Kalulu reflektiert über seine Rolle beim AC Mailand und deutet offensive Ambitionen an
Der Verteidiger des AC Mailand, Pierre Kalulu, hat seine Freude über die Erfüllung der taktischen Vorgaben von Trainer Luciano Spalletti, nach vorne zu stoßen, zum Ausdruck gebracht, nach einem spannungsgeladenen 0:0-Unentschieden gegen Juventus im San Siro. Der französische Nationalspieler analysierte nach dem Spiel gegenüber DAZN seine eigene Leistung in einem Spiel mit wenigen klaren Torchancen, das Juventus mit drei Punkten Vorsprung an der Spitze der Serie A ließ. Obwohl das Spiel selbst kaum Höhepunkte bot, mit einem aberkanntem Tor von Marcus Thuram und einem Lattentreffer von Alexis Saelemaekers als den besten Chancen beider Mannschaften, lieferten Kalulus Kommentare nach dem Spiel Einblicke in seine sich entwickelnde Rolle.
Kalulu räumte persönliche Enttäuschung über seinen offensiven Beitrag an diesem Abend ein. „Ich war der Erste, der auf dem Platz enttäuscht war, weil ich mich nicht in Positionen brachte, um Flanken zu schlagen: Ich hatte zu wenige Situationen“, sagte er.

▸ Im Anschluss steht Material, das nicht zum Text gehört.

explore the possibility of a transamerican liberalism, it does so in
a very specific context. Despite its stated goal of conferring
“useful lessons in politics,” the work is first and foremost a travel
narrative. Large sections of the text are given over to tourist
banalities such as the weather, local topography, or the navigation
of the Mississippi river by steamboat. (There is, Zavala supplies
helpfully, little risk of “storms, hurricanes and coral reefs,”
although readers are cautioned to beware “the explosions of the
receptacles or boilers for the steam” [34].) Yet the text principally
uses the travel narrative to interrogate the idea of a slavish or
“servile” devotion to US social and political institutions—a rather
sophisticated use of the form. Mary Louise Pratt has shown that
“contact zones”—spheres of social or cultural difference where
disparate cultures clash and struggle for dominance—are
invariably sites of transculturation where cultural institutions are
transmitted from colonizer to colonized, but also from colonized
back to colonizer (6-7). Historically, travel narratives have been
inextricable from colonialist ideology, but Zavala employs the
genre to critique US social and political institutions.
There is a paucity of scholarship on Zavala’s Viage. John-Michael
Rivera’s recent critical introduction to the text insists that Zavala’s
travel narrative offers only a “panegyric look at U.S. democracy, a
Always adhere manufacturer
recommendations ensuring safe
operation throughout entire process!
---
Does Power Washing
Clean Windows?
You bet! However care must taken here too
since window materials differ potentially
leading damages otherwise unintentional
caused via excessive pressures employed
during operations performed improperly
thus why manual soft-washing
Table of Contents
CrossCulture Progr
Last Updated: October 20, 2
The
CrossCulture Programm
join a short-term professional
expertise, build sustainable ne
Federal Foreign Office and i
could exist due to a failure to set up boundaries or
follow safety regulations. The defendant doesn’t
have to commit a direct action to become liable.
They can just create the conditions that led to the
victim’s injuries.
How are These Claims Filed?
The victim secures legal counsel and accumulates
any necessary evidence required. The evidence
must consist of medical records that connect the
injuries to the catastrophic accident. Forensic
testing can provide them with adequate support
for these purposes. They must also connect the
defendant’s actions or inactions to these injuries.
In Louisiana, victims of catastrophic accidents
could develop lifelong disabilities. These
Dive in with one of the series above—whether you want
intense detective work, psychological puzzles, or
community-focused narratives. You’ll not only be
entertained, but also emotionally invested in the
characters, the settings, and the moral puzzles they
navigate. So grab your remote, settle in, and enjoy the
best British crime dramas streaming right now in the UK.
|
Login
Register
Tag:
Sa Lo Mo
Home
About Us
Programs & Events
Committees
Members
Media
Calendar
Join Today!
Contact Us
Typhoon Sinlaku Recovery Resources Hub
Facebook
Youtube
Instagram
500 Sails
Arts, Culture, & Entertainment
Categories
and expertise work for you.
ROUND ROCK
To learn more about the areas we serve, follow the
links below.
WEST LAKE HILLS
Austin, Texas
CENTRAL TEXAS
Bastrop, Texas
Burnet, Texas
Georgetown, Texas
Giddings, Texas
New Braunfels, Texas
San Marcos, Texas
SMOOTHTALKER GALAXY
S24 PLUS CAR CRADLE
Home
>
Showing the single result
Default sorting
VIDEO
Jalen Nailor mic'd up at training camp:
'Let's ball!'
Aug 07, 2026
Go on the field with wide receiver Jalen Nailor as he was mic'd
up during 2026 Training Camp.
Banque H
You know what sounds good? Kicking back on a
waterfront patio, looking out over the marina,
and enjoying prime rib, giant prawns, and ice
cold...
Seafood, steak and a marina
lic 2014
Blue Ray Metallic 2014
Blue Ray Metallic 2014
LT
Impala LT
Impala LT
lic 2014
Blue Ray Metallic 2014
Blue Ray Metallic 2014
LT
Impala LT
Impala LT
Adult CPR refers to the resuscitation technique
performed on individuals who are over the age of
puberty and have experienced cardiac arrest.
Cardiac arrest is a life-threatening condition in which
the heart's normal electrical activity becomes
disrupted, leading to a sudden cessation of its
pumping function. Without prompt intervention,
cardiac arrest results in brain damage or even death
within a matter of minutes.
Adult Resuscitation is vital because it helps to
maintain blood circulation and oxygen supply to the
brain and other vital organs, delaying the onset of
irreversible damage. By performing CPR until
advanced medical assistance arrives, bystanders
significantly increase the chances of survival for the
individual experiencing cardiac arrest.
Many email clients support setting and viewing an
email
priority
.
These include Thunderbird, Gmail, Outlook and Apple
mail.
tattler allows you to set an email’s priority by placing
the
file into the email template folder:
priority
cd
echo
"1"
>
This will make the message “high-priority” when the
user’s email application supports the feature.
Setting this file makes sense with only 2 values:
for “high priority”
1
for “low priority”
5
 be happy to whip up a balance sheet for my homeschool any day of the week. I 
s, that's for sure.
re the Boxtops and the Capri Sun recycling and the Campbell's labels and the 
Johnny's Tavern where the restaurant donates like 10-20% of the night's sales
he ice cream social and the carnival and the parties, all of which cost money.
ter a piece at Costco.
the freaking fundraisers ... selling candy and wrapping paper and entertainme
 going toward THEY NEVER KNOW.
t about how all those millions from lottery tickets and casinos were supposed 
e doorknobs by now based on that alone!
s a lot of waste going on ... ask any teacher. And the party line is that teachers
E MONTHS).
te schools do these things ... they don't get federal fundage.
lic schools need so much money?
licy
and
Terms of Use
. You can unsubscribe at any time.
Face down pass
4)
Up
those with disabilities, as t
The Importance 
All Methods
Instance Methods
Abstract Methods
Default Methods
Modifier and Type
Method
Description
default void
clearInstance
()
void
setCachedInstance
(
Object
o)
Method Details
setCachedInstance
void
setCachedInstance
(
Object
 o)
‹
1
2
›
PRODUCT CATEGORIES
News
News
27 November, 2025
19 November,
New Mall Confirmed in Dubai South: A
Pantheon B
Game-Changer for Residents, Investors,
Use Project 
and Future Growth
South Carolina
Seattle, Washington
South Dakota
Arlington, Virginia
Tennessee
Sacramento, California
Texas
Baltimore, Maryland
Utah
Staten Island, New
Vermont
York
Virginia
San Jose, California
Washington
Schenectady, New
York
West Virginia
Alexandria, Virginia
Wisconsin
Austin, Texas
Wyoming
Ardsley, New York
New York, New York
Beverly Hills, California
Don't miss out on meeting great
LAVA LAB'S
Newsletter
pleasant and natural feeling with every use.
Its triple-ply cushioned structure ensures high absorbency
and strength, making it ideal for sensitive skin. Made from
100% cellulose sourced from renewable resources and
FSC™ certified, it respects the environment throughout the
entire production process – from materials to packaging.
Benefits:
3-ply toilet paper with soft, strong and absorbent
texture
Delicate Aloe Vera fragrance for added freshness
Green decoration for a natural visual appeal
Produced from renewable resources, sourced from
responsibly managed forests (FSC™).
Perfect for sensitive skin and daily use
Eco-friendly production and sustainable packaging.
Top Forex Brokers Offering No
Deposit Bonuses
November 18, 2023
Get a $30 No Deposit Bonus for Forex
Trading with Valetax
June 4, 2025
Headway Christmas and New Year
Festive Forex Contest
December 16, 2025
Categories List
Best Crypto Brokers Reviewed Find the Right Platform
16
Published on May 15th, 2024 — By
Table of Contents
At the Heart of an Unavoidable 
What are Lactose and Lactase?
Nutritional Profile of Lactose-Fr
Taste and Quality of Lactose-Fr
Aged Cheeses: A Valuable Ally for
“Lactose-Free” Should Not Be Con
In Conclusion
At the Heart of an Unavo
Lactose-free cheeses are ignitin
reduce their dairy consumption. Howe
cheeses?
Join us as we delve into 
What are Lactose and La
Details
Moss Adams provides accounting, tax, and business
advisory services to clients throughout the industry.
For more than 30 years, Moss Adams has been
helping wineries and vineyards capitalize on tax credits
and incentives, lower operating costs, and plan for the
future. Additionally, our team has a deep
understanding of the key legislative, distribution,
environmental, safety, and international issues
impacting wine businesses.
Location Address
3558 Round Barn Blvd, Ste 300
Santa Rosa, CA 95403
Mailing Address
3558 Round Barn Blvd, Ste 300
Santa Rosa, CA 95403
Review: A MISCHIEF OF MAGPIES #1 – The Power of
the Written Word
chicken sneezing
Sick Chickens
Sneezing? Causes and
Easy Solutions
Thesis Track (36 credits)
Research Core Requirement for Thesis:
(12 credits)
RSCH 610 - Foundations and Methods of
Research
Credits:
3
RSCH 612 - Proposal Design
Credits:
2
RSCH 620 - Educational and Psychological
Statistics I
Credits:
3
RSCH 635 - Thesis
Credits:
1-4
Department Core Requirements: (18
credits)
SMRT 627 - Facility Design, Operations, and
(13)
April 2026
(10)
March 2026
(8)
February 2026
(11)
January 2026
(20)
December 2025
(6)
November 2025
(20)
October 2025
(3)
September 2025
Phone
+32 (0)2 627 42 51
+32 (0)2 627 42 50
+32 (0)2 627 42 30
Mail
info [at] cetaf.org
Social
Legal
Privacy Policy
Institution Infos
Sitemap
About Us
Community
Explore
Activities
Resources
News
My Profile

Der Verteidiger blickte jedoch positiv in die Zukunft und erklärte: „Die Vorlagen spare ich mir für die nächsten Spiele auf.“ Seine Bemerkungen unterstreichen einen Spieler, der sich der modernen Aufgaben eines Außenverteidigers bewusst ist, offensiv beizutragen, selbst in einem hart umkämpften Spiel gegen einen Top-Rivalen.
Der 23-Jährige ging auf die taktische Herausforderung ein, die Massimiliano Allegris Juventus stellte, und hob ihre organisierte Defensive und ihre gefährliche Konterdrohung durch Spieler wie Adrien Rabiot hervor. Kalulu erklärte das heikle Gleichgewicht, das er und seine Mitverteidiger finden mussten. „Wir Verteidiger sind nach vorne gegangen, aber ohne zu viel Platz hinten zu lassen“, sagte er und räumte ein, dass es notwendig ist, den Angriff zu unterstützen und gleichzeitig gegen schnelle Übergänge wachsam zu bleiben. Diese Analyse unterstreicht den strategischen Schachzug, der das Unentschieden zwischen den beiden italienischen Giganten prägte.
Am aussagekräftigsten waren Kalulus Kommentare zur Annahme von Spallellis spezifischer Anweisung, eine fortgeschrittenere Position einzunehmen. „Es macht mir viel Spaß, so zu spielen“, enthüllte er. „Ich spiele in jedem Spiel anders: Seit du ein Kind bist, spielst du, um anzugreifen, nach vorne zu gehen macht mir Spaß, ich glaube, ich kann den Unterschied machen. Es hat Spaß gemacht und war einfach zu akzeptieren.“ Dieser Enthusiasmus für eine offensive Aufgabe, selbst von einem defensiven Ausgangspunkt aus, stimmt mit Spallellis Philosophie überein und deutet darauf hin, dass Kalulu eine willige und anpassungsfähige Komponente des Systems des Trainers ist.
Nach seinem Wechsel von Lyon zum AC Mailand im Jahr 2020 hat sich Kalulu zu einer vielseitigen und zuverlässigen Größe entwickelt, die sowohl als Innenverteidiger als auch als Rechtsverteidiger eingesetzt werden kann. Seine Reflexionen nach dem Spiel gegen Juventus deuten auf einen Spieler hin, der auf kontinuierliche Verbesserung und die Erweiterung seines Einflusses auf die Spiele konzentriert ist. Obwohl die unmittelbaren Transferimplikationen minimal sind, könnte seine öffentliche Akzeptanz einer progressiven, offensiv ausgerichteten Rolle seine Bedeutung für Spallellis Projekt beim AC Mailand festigen und möglicherweise die Planung des Vereins in zukünftigen Transferfenstern beeinflussen, da er Spieler sucht, die zu diesem proaktiven Spielstil passen.